Lollipop

Personal information
- Born: Jaime Lynne March 17, 1979 (age 47) Nashville, Tennessee, U.S.

Professional wrestling career
- Ring name(s): Jamie Lollipop
- Billed height: 5 ft 7 in (1.70 m)
- Billed weight: 118 lb (54 kg)
- Trained by: Big Bully Douglas Ron Harris Leilani Kai Jerry Lynn Chase Stevens
- Debut: 2002
- Retired: 2006

= Lollipop (wrestler) =

American professional wrestler

Jaime Lynne (born March 17, 1979) is an American retired professional wrestler and valet, better known by her ring name, Lollipop. She is best known for her appearances with National Wrestling Alliance: Total Nonstop Action from 2002 to 2004.

==Professional wrestling career==
===Early career (2002)===
Lynne made her wrestling debut in early 2002, acting as a valet in the Columbia, Tennessee-based National Wrestling Alliance (NWA) Main Event promotion.

===NWA: Total Nonstop Action (2002–2004)===
She went on to appear with NWA: Total Nonstop Action (TNA) as "Lollipop", a dancer who took her name from her omnipresent lollipop. She first appeared in the August 21, 2002, weekly PPV. In September 2002, Lynne decided to train as a wrestler, and began taking lessons from Leilani Kai. In a controversial angle, Lynne appeared topless on the March 12, 2003, TNA pay-per-view while brawling with Holly Wood of Sports Entertainment Xtreme. Lynne was then involved in a feud with the all-female stable known as Bitchslap, which consisted of Traci Brooks and Nurse Veronica. During an in-ring segment, Bitchslap issued an open challenge to any women in attendance. Lynne (who was attacked by Brooks several weeks earlier) and fellow TNA cage dancer April Pennington accepted the challenge. They tried attacking Brooks and Veronica but were stopped by TNA security guards. The following week, Lynne challenged Bitchslap to a match. Veronica (without Brooks present) accepted, but was attacked by both Lynne and Pennington until TNA security again stopped the catfight.

Veronica then replaced Brooks with a new partner, Cheerleader Valentina (who had earlier competed as JV Love on TNA Xplosion in a match against Brooks). Veronica and Valentina attacked the TNA cage dancers during a dance routine, but were separated by TNA security. A match was finally scheduled between Bitchslap (Veronica and Valentina) and the TNA cage dancers (Pennington and Lynne). However, before the match could fully start it was interrupted by Trinity, who revealed herself as the newest member of Bitchslap and attacked Pennington and Lynne.
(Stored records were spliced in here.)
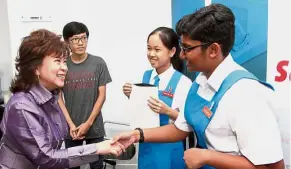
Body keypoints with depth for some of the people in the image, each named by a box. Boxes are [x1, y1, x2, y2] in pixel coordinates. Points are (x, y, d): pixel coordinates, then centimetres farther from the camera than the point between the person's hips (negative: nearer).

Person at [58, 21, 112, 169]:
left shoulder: (98, 63, -4)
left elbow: (102, 95, -2)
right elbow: (58, 98, -1)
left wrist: (88, 123, -7)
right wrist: (71, 125, -8)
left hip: (94, 127, 0)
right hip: (71, 128, 1)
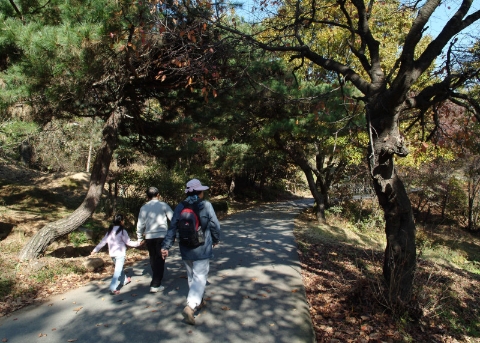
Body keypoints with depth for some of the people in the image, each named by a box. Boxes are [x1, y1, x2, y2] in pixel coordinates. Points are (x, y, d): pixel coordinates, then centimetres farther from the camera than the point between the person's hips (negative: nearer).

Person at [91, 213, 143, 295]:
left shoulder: (110, 231, 8)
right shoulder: (122, 231, -12)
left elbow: (103, 241, 9)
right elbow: (128, 242, -9)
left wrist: (95, 250, 17)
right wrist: (138, 243, 2)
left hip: (112, 254, 7)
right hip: (120, 254, -7)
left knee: (119, 268, 24)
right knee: (118, 270, -6)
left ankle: (124, 280, 41)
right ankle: (113, 288, -13)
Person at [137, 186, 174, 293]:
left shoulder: (144, 208, 5)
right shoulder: (163, 205, -1)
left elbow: (140, 224, 7)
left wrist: (139, 238, 18)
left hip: (149, 237, 3)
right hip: (162, 236, -3)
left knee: (153, 259, 18)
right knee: (160, 260, 3)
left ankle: (156, 280, 30)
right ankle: (155, 285, -1)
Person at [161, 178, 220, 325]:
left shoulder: (180, 207, -1)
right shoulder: (206, 206, -10)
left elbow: (172, 228, -3)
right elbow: (215, 225, -5)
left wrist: (166, 246, 1)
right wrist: (216, 240, 12)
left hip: (186, 251, 5)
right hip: (202, 250, -4)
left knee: (191, 277, 20)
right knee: (200, 278, -1)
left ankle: (198, 301, 36)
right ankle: (190, 306, -15)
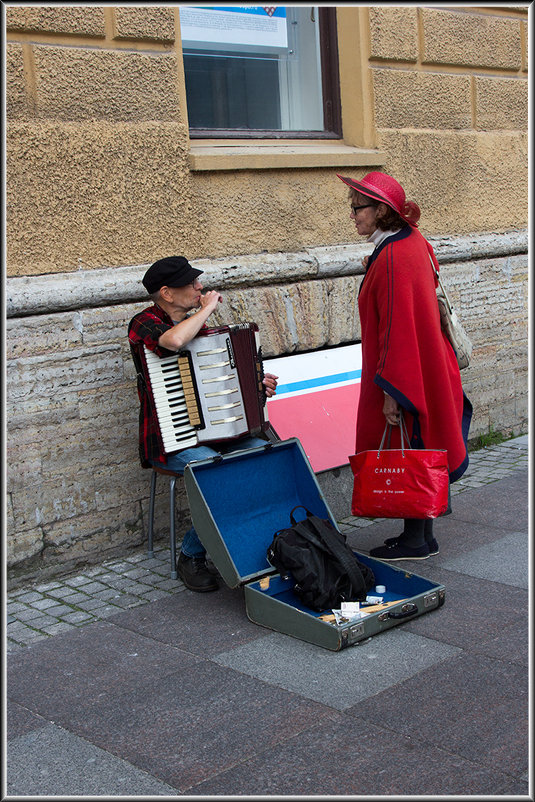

The TNA cage dancers retaliated against Bitchslap the following week. They summoned Bitchslap to the ring; however, Trinity forced Veronica and Valentina into the ring to fight the cage dancers. Pennington and Lynne attacked Veronica and Valentina with leather straps until they fled up the entrance ramp to rejoin Trinity.

The storyline with Bitchslap was then dropped because TNA didn't have enough female wrestlers to compete against the group, and Veronica turned down a two-year contract with TNA, instead attempting to sign with either WWE or a company in Japan. Lynne and Pennington returned to their roles as cage dancers, Brooks and Trinity were then placed into other storylines, and TNA stopped booking Valentina.

Lynne would begin appearing as an assistant for Jonny Fairplay on various occasions and continued to perform as a TNA cage dancer until February 2004.

===Independent circuit (2003–2006)===
After leaving TNA, Lynne worked on the independent circuit as a wrestler and valet, appearing with promotions such as Ring of Honor. On January 8, 2005, Lollipop wrestled in South Korea with the Mid-Atlantic Championship Wrestling promotion, teaming with Gail Kim to defeat Malia Hosaka and Nidia.

In January 2006, Lynne began teaming with Amber O'Neal as "Team Blondage", replacing O'Neal's original partner, Krissy Vaine. In the process, Lynne replaced Vaine as one half of the Women's Extreme Wrestling Tag Team Champions. The duo held the titles until the April 6, 2006 WEW pay-per-view, when Lynne and O'Neal lost to the tag team of April Hunter and Talia Madison after defeating them in singles bouts earlier in the evening.

In September 2006, she decided to leave the wrestling business. She returned for a one-time appearance in November 2007 and wrestled Christie Ricci.